Corbett confirms that real estate in Africa has for years lagged equities as an asset class. ‘The market is only now starting to scratch the surface with more sophisticated analytical needs. Different markets measure relative performance differently. In South Africa, the promulgation of real estate investment trust [REIT] status has catapulted listed property into one of the best-performing asset classes over a number of years. This was stimulated by record low interest rates and a market focused on distribution yields.’

Currently there are only four countries in Africa with REIT regimes but similar structures are being implemented across the continent. ‘We expect the tax benefits associated with these structures to stimulate significant investments into real estate over time, especially given there is a strong correlation between the investment mandates of pension fund investment schemes and the investment characteristics of listed real estate,’ says Corbett.

Property investors are also becoming more strategic in their planning, largely as a result of movements towards urbanisation and associated infrastructure needs. ‘Gone are the days where super-regional centres are developed. What we are seeing are smaller convenience centres located in rural and peri-urban areas. These are performing exceptionally well because invariably they are self-sustainable as far as electricity generation and potable water is concerned, allowing for uninterrupted trade despite infrastructure challenges,’ says Corbett.

This, however, means that while green-built initiatives are welcomed, there has to be a competitive advantage over traditional methods. ‘In our experience, having solar energy and harvesting grey water in our super-convenience centres is working well. A landlord is able to offset savings on electricity and water against rental rates, and long-term there is the potential to feed excess capacity into the grid for the benefit of surrounding communities.’

Usually sited along taxi routes and in proximity to towns, these centres also cater to the growing popularity of live-work-play environments within the same precincts, which supports nodal development that includes entertainment and leisure activities, education and healthcare. ‘Developers, therefore, often need to take care of issues beyond their own fence line. This might include secondary roads, water, power and sanitation infrastructure.’

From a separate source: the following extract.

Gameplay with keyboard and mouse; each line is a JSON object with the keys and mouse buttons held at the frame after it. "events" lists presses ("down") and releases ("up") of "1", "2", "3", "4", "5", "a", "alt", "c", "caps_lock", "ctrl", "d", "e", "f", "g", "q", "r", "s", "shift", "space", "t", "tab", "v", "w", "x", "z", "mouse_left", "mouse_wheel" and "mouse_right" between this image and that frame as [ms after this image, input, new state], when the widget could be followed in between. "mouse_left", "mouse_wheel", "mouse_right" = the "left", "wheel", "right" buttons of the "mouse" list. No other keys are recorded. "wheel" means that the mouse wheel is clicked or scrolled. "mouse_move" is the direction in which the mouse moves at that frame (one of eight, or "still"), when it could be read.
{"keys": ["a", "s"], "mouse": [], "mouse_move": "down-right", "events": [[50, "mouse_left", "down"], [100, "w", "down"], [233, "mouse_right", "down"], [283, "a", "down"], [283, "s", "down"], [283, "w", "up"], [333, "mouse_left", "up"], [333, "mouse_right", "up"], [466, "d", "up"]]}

Corbett explains that such nodal development has given rise to new towns that have the potential to develop into cities as critical mass gains momentum. However, while the DNA of nodal development may lie in supporting community needs, doing so comes with a cost premium and therefore can be a potential differentiator for the developer in whether to invest or not.

‘This is why public-private partnerships [PPPs] are important – those that also include logistics solutions such as storage, rail, air and sea developments. History has shown that PPPs provide a win-win solution for governments, landlords and large corporations with the added advantage of creating other real estate opportunities,’ says Corbett.

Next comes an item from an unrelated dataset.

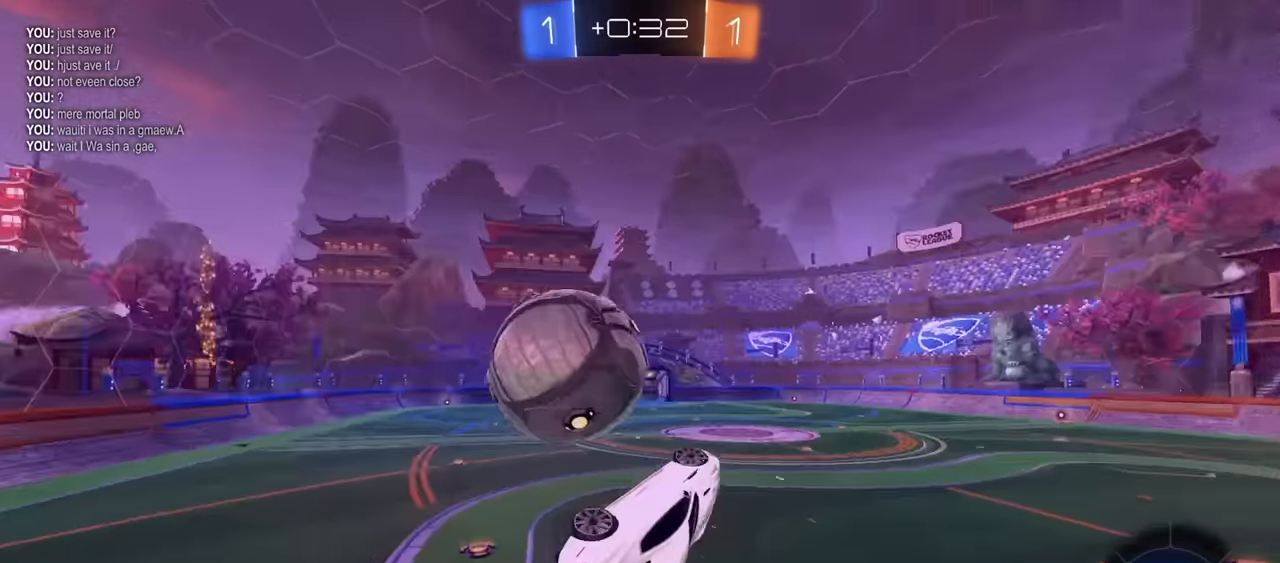
{"keys": ["d", "e", "w"], "mouse": ["left"], "mouse_move": "still", "events": [[83, "space", "down"], [166, "mouse_left", "down"], [266, "space", "up"], [350, "s", "up"], [400, "a", "up"], [450, "w", "down"], [500, "d", "down"]]}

This is certainly true in East Africa, where, for example, the growth of professional services and even SMEs has resulted in not just the area developing strong regional hubs but also some relatively high rental returns on the back of current limited availability of office space. ‘It remains, however, that Africa – excluding South Africa – is experiencing “buyer’s market” conditions,’ she says.

What real estate investors must bear in mind in Africa though is that property ownership alone is not quite enough, according to Corbett.

‘Having physical assets is only one part of the solution. Economic growth in Africa can only work by using such investment to stimulate employment creation and specialist skills development.’